Bringing Bach and Telemann together in one recording makes much sense. The title of the disc with recordings by the Orchestra of the Eighteenth Century, "The Hidden Reunion", has nothing to do with the connection of the two composers or the compositions included here, but with the trials and tribulations of the COVID-19 pandemic, which had and still has such far reaching effects on the careers of individual musicians and the fate of ensembles. The orchestra sees itself as a group of friends, and when they are not able to play and rehearse together, they miss each other. In the booklet to the Glossa disc, Anna Enquist describes the experiences of the members of the orchestra, and how they attempted to deal with the situation. The restrictions imposed upon society - nationally and internationally - were even more damaging for this orchestra than for other ensembles, as the members are from around the world. In order to be able to keep things going, it was decided to make a recording with music for strings alone, as the blowing of wind instruments was considered too risky. Only flautist Michael Schmitt-Casdorff came to the recording venue, for the recording of Bach's Overture No. 2.

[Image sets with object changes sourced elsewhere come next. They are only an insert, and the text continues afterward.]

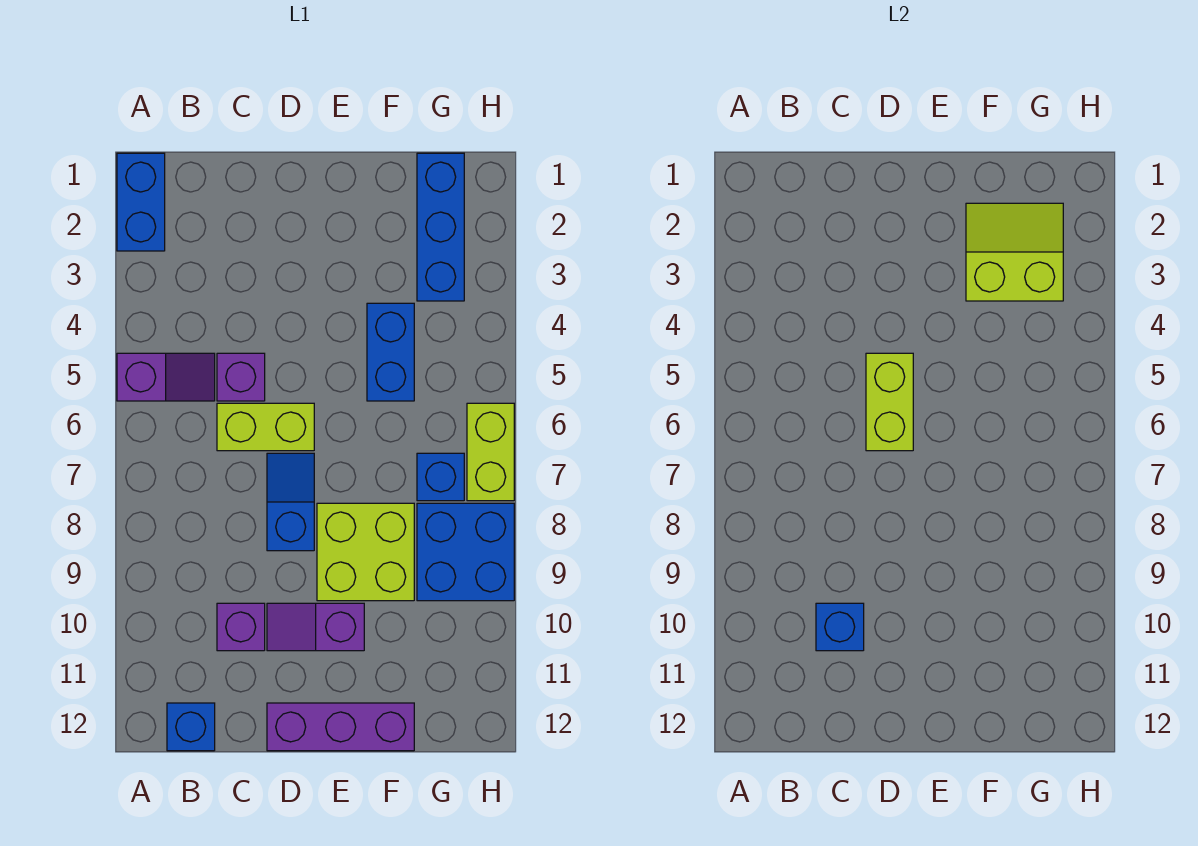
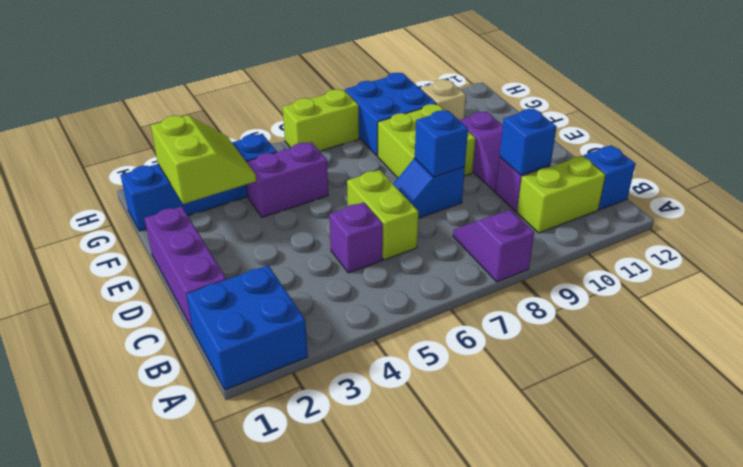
blue 1x2 brick [117,153,165,251] -> blue 2x2 brick [187,265,308,390]
purple 1x2 slope [117,353,215,401] -> purple 1x2 slope moved to [453,210,534,282]
lime 1x2 brick [866,353,913,451] -> lime 1x2 brick moved to [517,156,605,233]
purple 1x3 brick [267,703,414,751] -> purple 1x3 brick moved to [144,206,226,330]
lime 2x2 slope [966,203,1063,301] -> lime 2x2 slope turned to [151,115,256,204]
blue 1x2 brick [367,303,414,401] -> purple 1x2 brick [246,142,328,217]
blue 1x3 brick [417,153,464,301] -> blue 1x4 brick [121,134,277,231]
blue 1x1 brick [417,453,464,501] -> blue 1x1 brick moved to [415,110,468,177]
none -> tan 1x1 brick [421,79,466,120]

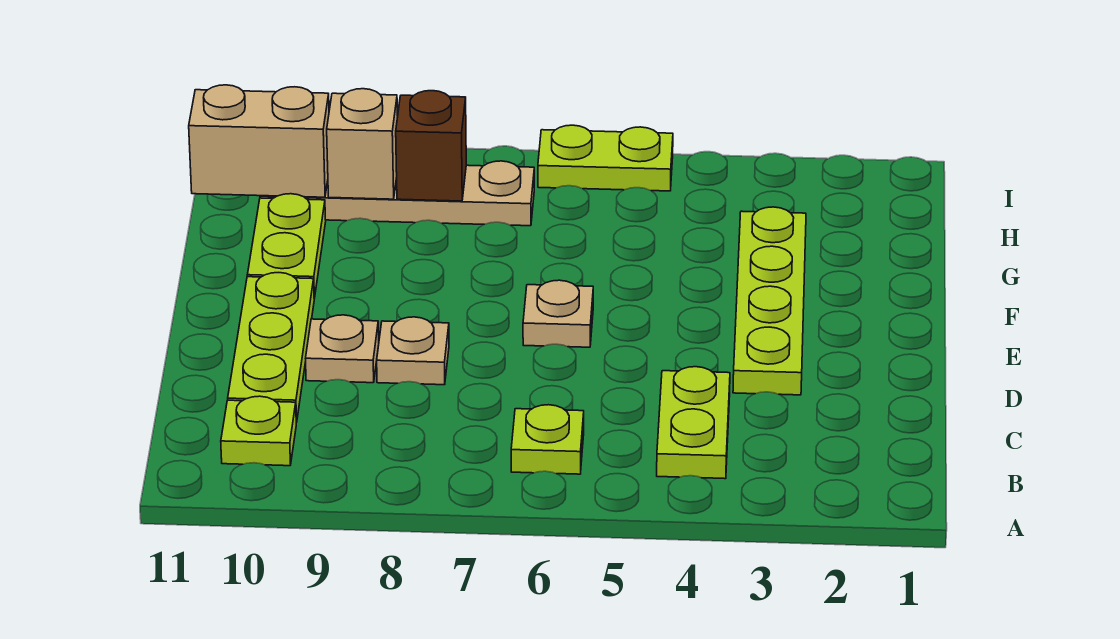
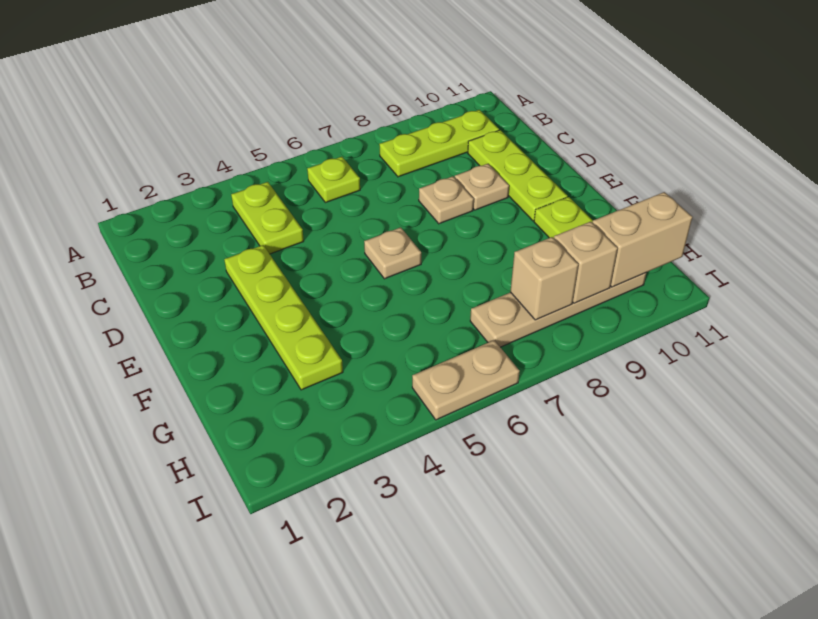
lime 1x1 plate [221,396,296,466] -> lime 1x3 plate [379,110,499,177]
brown 1x1 brick [396,91,466,201] -> tan 1x1 brick [510,237,579,320]
lime 1x2 plate [538,125,673,191] -> tan 1x2 plate [412,340,520,420]

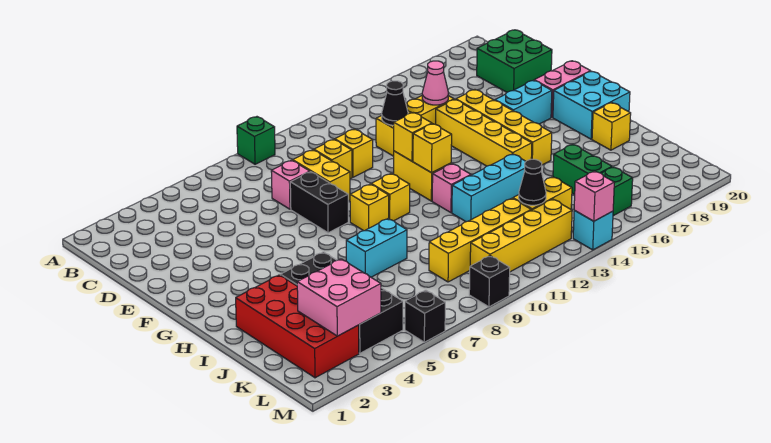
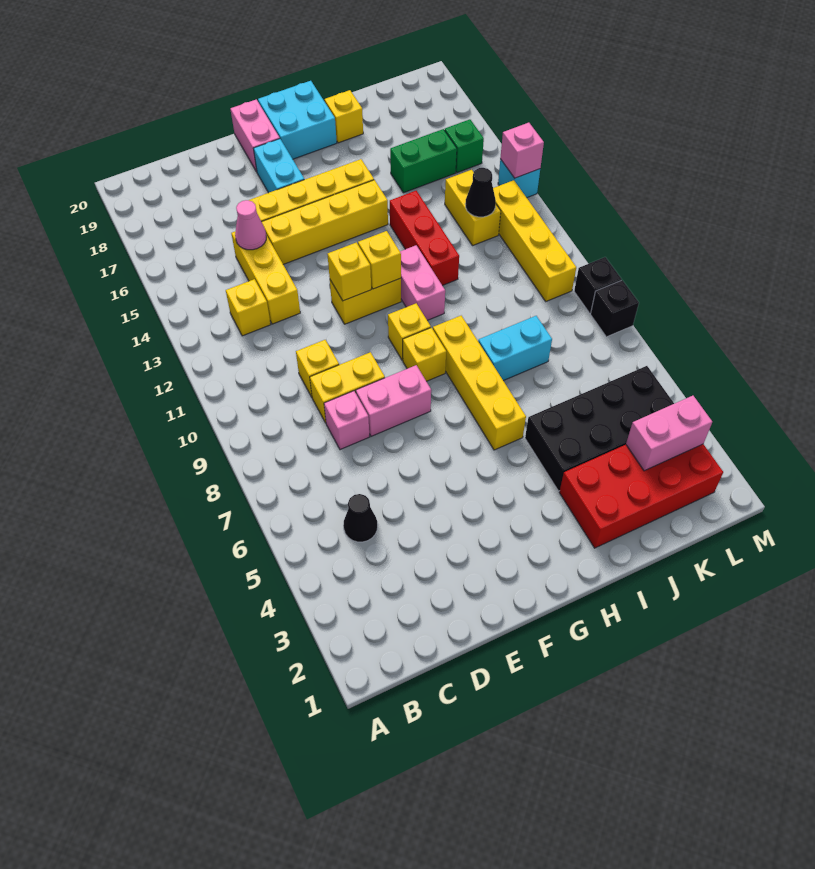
green 1x1 brick [237,117,275,164] -> none
green 2x2 brick [477,30,552,92] -> none
yellow 1x1 brick [335,129,373,177] -> yellow 1x1 brick moved to [226,279,271,336]
black 1x1 cone [382,81,408,125] -> black 1x1 cone moved to [343,494,377,542]
black 1x2 brick [290,172,348,233] -> pink 1x2 brick [356,365,431,436]
pink 1x1 brick [432,164,471,213] -> pink 1x2 brick [400,245,445,320]
cyan 1x2 brick [346,218,407,277] -> cyan 1x2 brick turned to [478,316,552,381]
cyan 1x3 brick [452,154,526,222] -> red 1x3 brick [390,191,459,286]
pink 2x2 brick [297,259,381,336] -> pink 1x2 brick [626,396,712,471]
yellow 1x4 brick [429,198,531,282] -> yellow 1x4 brick moved to [433,316,526,450]
black 1x1 brick [405,290,445,342] -> black 1x1 brick moved to [591,280,639,337]

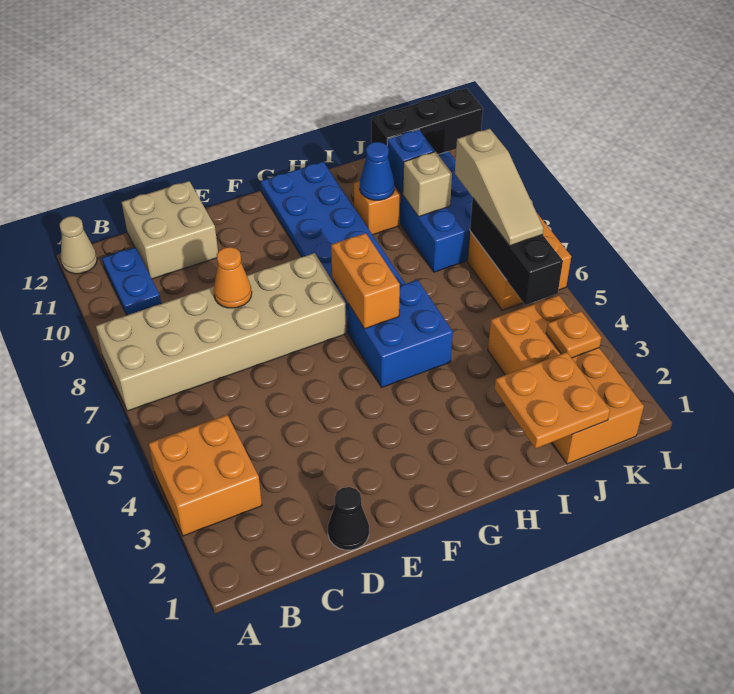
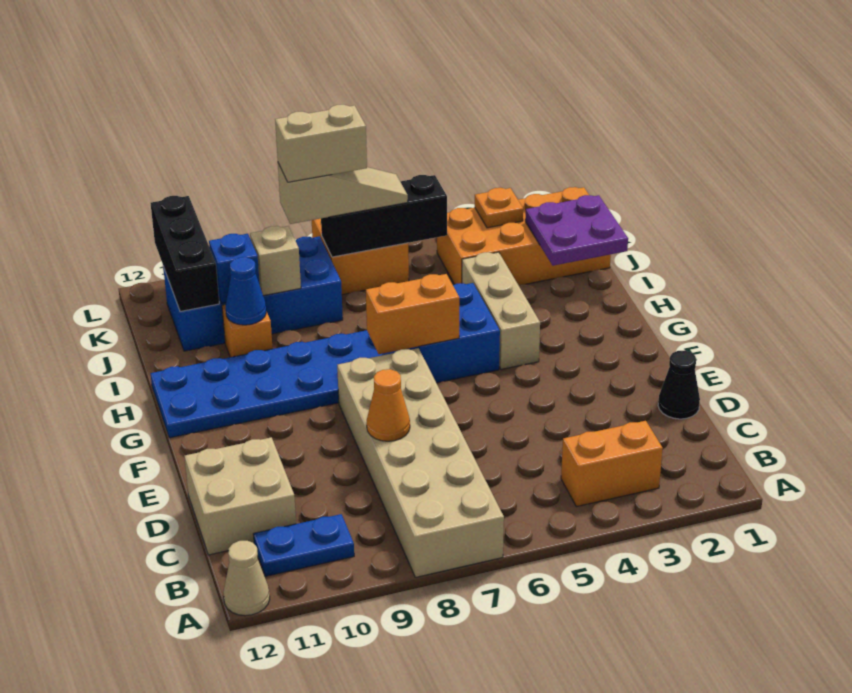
orange 2x2 brick [149,415,262,536] -> orange 1x2 brick [561,421,663,507]
none -> tan 1x3 brick [462,252,540,369]
orange 2x2 plate [495,352,610,449] -> purple 2x2 plate [525,195,628,266]
none -> tan 1x2 brick [275,105,367,182]

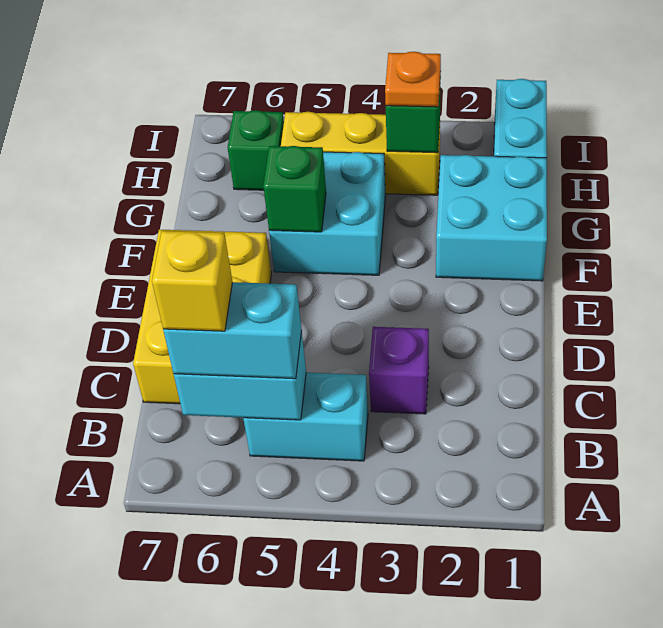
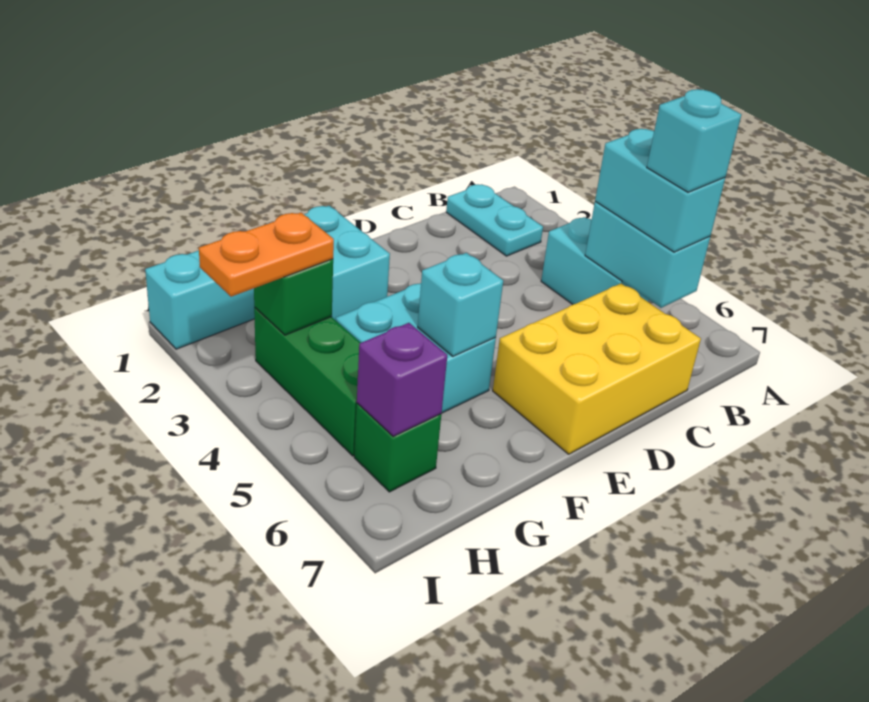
none -> cyan 1x2 plate [446,184,543,256]
yellow 1x1 brick [152,231,232,331] -> cyan 1x1 brick [647,89,741,192]
purple 1x1 brick [369,327,429,414] -> purple 1x1 brick moved to [357,323,447,436]
green 1x1 brick [263,146,326,232] -> cyan 1x1 brick [418,253,503,356]
yellow 1x3 brick [281,112,440,195] -> green 1x3 brick [254,308,361,456]
orange 1x1 plate [385,52,441,107] -> orange 1x2 plate [199,213,334,297]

The recording was made under the current restrictions, such as a distance between the players. Schmidt-Casdorff had to play behind a high Plexiglass screen. It is inevitable that these circumstances had their effects on the outcome, especially with regard to acoustic. The atmosphere is less intimate than one would expect in this kind of music, and that is one of the downsides of this recording.
The disc opens with Bach's Brandenburg Concerto No. 6, where the tempi are about the same as those of Il Gusto Barocco: too slow. The central movement is an adagio, but the performers seem to have overlooked the addition "ma non tanto". The third and last piece is Bach's Overture No. 2, and - like Concerto Copenhagen - the A section is repeated just once. However, its tempo is considerably slower than Mortensen's: 7'13" vs 6'09", and that is too slow. The same goes for most of the ensuing movements. I find both Bach works rather disappointing. In comparison, Telemann's Overture in D for viola da gamba, strings and basso continuo receives a much more convincing interpretation. The solo part is admirably played by Rainer Zipperling.
If one reads the story about the effects of the pandemic and the way the artists try to deal with them, one is perhaps inclined to turn a blind eye on the level of the performances. However, in the end and on the long run, music lovers won't enjoy a performance because of the circumstances under which it has been recorded, but on its musical merits. There can be no doubt about the quality of the orchestra or the individual players. It is just that the two Bach works don't compete that well with what is on the market. It has to be said that, even under the helm of its founder Frans Brüggen, the Orchestra of the Eighteenth Century has never played a pioneering role in the performance of baroque repertoire. Historical performance practice was pretty much common at the time the orchestra was founded. Its main role was the exploration of late 18th-century and early 19th-century repertoire. That is still the orchestra's strength. In the field of baroque music, and especially in Bach, there are more energetic, differentiated and exciting performances available on disc than what is on offer here.